The winner of the fruit re-brand of the decade has to be the prune.  Now cleverly packaged in a single snack portion as a dried plum, the marketing team, like Jack Horner, can pat themselves on the back for pulling out a plum from the sales pie chart.*  I laugh but admire the effort and more, the success of turning this little stone fruit’s dried version from withered, back cabinet stalwart to the juicy darling of backpacks everywhere. 

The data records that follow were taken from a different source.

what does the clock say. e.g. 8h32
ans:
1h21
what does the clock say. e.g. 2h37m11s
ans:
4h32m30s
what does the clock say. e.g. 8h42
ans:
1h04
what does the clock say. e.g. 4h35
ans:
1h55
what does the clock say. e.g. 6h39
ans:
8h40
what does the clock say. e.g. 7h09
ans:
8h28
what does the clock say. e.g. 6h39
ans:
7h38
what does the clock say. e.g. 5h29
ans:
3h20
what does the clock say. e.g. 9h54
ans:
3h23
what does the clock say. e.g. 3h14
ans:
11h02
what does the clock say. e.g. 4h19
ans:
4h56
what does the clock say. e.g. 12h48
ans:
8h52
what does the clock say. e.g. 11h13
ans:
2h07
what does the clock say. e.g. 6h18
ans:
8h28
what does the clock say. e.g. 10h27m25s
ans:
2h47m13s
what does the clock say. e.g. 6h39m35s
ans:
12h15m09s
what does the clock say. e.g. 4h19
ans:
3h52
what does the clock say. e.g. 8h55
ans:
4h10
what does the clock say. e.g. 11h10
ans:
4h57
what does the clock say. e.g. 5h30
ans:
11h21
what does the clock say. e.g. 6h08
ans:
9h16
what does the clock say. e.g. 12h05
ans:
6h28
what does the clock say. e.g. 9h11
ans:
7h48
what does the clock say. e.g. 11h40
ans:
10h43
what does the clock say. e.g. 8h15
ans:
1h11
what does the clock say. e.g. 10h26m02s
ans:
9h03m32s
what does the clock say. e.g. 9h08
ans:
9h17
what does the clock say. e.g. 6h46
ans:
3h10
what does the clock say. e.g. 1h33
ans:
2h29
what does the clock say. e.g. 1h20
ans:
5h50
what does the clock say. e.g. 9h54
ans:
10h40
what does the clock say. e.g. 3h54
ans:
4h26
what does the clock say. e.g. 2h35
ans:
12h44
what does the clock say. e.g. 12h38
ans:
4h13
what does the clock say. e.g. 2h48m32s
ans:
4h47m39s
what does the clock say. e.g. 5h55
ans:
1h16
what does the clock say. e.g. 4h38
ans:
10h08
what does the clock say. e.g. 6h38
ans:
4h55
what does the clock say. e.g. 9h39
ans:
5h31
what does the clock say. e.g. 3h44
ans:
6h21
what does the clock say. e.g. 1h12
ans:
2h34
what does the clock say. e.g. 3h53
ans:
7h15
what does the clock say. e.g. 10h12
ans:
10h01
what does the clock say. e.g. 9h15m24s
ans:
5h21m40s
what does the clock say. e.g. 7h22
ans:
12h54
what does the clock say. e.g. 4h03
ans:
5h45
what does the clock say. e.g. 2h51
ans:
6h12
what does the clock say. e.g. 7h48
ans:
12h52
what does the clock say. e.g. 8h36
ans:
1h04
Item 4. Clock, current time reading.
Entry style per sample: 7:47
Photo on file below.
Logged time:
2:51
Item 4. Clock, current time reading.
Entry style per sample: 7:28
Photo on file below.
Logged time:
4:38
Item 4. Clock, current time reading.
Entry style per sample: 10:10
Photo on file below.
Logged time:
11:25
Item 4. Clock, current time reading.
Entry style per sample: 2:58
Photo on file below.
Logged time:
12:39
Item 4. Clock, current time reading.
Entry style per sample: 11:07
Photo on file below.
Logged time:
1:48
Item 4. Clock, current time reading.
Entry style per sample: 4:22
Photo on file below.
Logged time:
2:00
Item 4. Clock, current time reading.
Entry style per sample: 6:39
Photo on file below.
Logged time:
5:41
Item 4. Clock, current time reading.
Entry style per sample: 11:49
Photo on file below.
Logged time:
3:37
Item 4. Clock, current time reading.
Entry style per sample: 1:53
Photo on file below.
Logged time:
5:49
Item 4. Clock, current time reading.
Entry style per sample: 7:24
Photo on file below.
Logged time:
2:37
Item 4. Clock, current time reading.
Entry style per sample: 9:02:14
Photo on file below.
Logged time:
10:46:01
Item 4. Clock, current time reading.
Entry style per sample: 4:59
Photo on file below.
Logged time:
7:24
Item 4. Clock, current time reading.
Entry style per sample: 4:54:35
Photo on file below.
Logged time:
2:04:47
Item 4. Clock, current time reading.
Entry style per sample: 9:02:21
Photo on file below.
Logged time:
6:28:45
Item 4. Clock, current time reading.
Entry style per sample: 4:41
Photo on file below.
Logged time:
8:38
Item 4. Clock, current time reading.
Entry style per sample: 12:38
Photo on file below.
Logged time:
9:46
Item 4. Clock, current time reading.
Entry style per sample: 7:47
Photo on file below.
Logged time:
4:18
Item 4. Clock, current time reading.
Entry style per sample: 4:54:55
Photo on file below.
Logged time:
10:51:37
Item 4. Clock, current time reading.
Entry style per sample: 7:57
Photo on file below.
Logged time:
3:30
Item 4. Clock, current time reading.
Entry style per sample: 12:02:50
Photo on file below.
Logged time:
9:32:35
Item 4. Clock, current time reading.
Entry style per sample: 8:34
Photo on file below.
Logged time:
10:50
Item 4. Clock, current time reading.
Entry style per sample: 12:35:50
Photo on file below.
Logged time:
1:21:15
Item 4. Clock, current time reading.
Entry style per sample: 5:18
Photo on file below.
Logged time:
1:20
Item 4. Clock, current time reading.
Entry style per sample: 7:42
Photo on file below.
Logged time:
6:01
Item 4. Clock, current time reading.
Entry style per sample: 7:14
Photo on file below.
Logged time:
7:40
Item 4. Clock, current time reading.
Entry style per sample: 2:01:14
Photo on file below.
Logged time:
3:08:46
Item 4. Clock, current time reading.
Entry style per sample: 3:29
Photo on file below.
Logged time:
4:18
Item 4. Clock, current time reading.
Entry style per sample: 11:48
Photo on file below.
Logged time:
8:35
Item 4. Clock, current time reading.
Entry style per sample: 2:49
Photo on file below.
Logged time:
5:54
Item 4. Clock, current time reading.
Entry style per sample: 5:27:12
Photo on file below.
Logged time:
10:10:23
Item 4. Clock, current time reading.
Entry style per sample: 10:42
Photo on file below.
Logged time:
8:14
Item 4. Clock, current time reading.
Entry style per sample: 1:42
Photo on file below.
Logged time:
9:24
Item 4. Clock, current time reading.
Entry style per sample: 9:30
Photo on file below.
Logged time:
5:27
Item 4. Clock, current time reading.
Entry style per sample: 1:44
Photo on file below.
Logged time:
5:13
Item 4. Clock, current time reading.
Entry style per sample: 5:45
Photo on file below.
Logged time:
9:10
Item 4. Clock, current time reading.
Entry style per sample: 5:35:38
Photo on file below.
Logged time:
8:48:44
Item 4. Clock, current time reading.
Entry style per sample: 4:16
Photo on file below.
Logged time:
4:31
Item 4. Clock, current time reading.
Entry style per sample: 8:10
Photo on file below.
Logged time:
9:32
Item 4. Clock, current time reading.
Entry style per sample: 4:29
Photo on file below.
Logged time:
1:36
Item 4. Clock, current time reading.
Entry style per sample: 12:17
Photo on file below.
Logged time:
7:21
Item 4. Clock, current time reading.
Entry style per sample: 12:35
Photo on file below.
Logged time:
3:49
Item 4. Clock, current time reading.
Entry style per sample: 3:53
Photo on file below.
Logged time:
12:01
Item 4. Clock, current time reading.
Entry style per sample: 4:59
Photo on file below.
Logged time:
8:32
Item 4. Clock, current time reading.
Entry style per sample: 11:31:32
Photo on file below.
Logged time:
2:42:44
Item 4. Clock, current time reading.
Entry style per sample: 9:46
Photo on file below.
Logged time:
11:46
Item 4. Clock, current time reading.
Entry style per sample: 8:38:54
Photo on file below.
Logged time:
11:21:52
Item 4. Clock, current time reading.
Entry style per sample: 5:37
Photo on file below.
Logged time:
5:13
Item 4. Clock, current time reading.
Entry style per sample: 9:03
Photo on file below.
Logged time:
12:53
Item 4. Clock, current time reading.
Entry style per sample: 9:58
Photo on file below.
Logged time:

Having gotten over our fear of dried prunes, I propose we take a second look at the jarred prune.  Drained of its syrup, its wonderful mixed in hot and cold cereals and on yogurt with some wheat germ.   However, its real calling in life is in sauces for pork, lamb and chicken.  Sauces can make a fast meal more satisfying and this low fat, high fiber sauce tastes delicious.  And if you are having company, this sauce is “restaurant level” and can be prepared in minutes while an elegant pork loin finishes roasting in the oven.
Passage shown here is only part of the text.